* _Text_:
↓↓↓

A few years ago I designed a way to detect bit-flips in Firefox crash reports and last year we deployed an actual memory tester that runs on user machines after the browser crashes. Today I was looking at the data that comes out of these tests and now I'm 100% positive that the heuristic is sound and a lot of the crashes we see are from users with bad memory or similarly flaky hardware. Here's a few numbers to give you an idea of how large the problem is. 🧵 1/5
In the last week we received ~470000 crash reports, these do not represent all crashes because it's an opt-in system, the real number of crashes will be several times larger. Still, out of these ~25000 crashes have been detected as having a potential bit-flip. That's one crash every twenty potentially caused by bad/flaky memory, it's huge! And because it's a conservative heuristic we're underestimating the real number, it's probably going to be at least twice as much. 2/5
In other words up to 10% of all the crashes Firefox users see are not software bugs, they're caused by hardware defects! If I subtract crashes that are caused by resource exhaustion (such as out-of-memory crashes) this number goes up to around 15%. This is a bit skewed because users with flaky hardware will crash more often than users with functioning machines, but even then this dwarfs all the previous estimates I saw regarding this problem. 3/5
And to reinforce this estimate I've looked at the numbers we got from the users who run the memory tester after having experienced a crash: for every two crashes we think are caused by a bit-flip the memory tester found one genuine hardware issue. Keep in mind that this is not doing an extensive test of all the machine's RAM, it only checks up to 1 GiB of memory and runs for no longer than 3 seconds... and it has found lots of real issues! 4/5
And for the record I'm looking at this mostly on computers and phones, but this affects *every* device. Routers, printers, etc... you name it. That fancy ARM-based MacBook with RAM soldered on the CPU package? We've got plenty of crashes from those, good luck replacing that RAM without super-specialized equipment and an extraordinarily talented technician doing the job. 5/5
@gabrielesvelto is it lots of different devices, each one experiencing rare crashes at random, or is there a small number of really shitty computers accounting for a large share of the crashes?
@gabrielesvelto and what is the ratio of people who ever get a (bit-flip) crash out of all those who opted into this telemetry?
@guenther I can't answer that question directly because crash reports have been designed so that they can't be tracked down to a single user. I could crunch the data to find the ones that are likely coming from the same machine, but it would require a bit of effort and it would still only be a rough estimate.

↑↑↑

* _Given data_:

↓↓↓

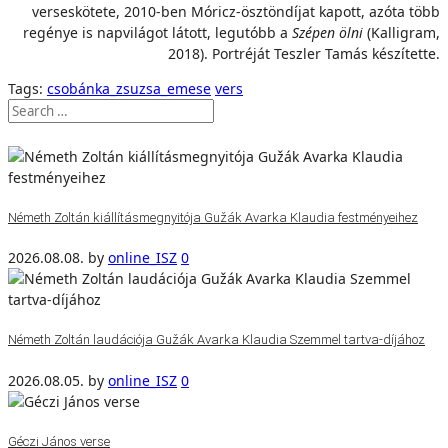
verseskötete, 2010-ben Móricz-ösztöndíjat kapott, azóta több
regénye is napvilágot látott, legutóbb a
Szépen ölni
(Kalligram,
2018). Portréját Teszler Tamás készítette.
Tags:
csobánka_zsuzsa_emese
vers
Németh Zoltán kiállításmegnyitója Gužák Avarka Klaudia festményeihez
2026.08.08.
by
online_ISZ
0
Németh Zoltán laudációja Gužák Avarka Klaudia Szemmel tartva-díjához
2026.08.05.
by
online_ISZ
0
Géczi János verse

↑↑↑

Continue the thread about Firefox crashes caused by faulty memory, starting after its last reply.

* _Exercise output_:
@guenther generally speaking a single machine won't send a lot of crashes. It's very common that they only have one bad bit across their whole installed RAM. They'll hit it eventually, especially if it's in the lower address ranges, but not all of the time. And in order to crash some important data needs to end up there, like a pointer or an instruction.
@gabrielesvelto @guenther why would the lower address ranges be special? This is confusing to me. I can't imagine firefox runs on any OS without virtual memory (or ASLR), so it doesn't seem like that should correlate strongly with any physical aspect.
@vathpela @guenther I meant in the lower *physical* address ranges, because it's more likely to be used early on even on a lightly loaded machine. I once had a laptop with a bad bit at the very end of the physical range, I would hit it only when running Firefox OS builds which were massive (basically building Firefox + a good chunk of Android's base system at the same time)
@gabrielesvelto @guenther That still seems really weird to me - why would firefox be likely to get a low physical address? If anything is likely to have a higher chance of getting that memory, I would think it would be the kernel (which has genuine lowmem requirements sometime for e.g. dma bufs and such on some platforms), but a userland process seems odd.
@vathpela @guenther oh it's not for Firefox specifically. Users with bad bits in lower address ranges will be more likely to encounter problems with *everything*, including the kernel. I also don't literally means the *lowest* ranges. Say, if you have a bad bit in the first GiB of physical memory you'll see its effects far more often than if you have it in the last one on a 32 GiB machine
@gabrielesvelto @vathpela @guenther Linux kernel has CONFIG_SHUFFLE_PAGE_ALLOCATOR to randomize which memory gets allocated first, which generally distros enable, but probably no one activates it by the boot param page_alloc.shuffle=y ;)
@vbabka @gabrielesvelto @guenther all boot params are policy failures :)

@vbabka If it is not enabled by default, then it is not important.

@gabrielesvelto @vathpela @guenther

@oleksandr @vbabka @gabrielesvelto @guenther no seriously, basing things on boot params should just be considered a bug. It's always a bad choice, usually thought to be necessary because of some other bad choice or trade-off.
@vathpela @oleksandr @gabrielesvelto @guenther it's meant for hardening and there's some performance trade-off, which is typical. But IMHO it's better if hardening options can be enabled just by boot parameters and not require a different distro kernel flavor.
@vbabka @oleksandr @gabrielesvelto @guenther you should be able to turn it on with a running kernel.
@vbabka @oleksandr @gabrielesvelto @guenther IMO it's never about boot time vs compile time, and always about being able to turn it on and transition in to it. Of course that's sometimes the hardest way and why we make bad trade-offs, but it also keeps us from being able to enable a lot of features we want on the boot path.
@vbabka @oleksandr @gabrielesvelto @guenther Obviously I have some bias here, but it's because people want things from booting that command line variability makes intractable.
@vbabka @oleksandr @gabrielesvelto @guenther and other OSes simply do not have this problem at all. It's optional.

@vathpela How would that even work? Any memory allocated up until the point where you switch the setting will have to remain in place, negating the benefits or randomized allocation for everything that starts early. And both allocators would have to work with the same in-memory format, which may or may not be possible?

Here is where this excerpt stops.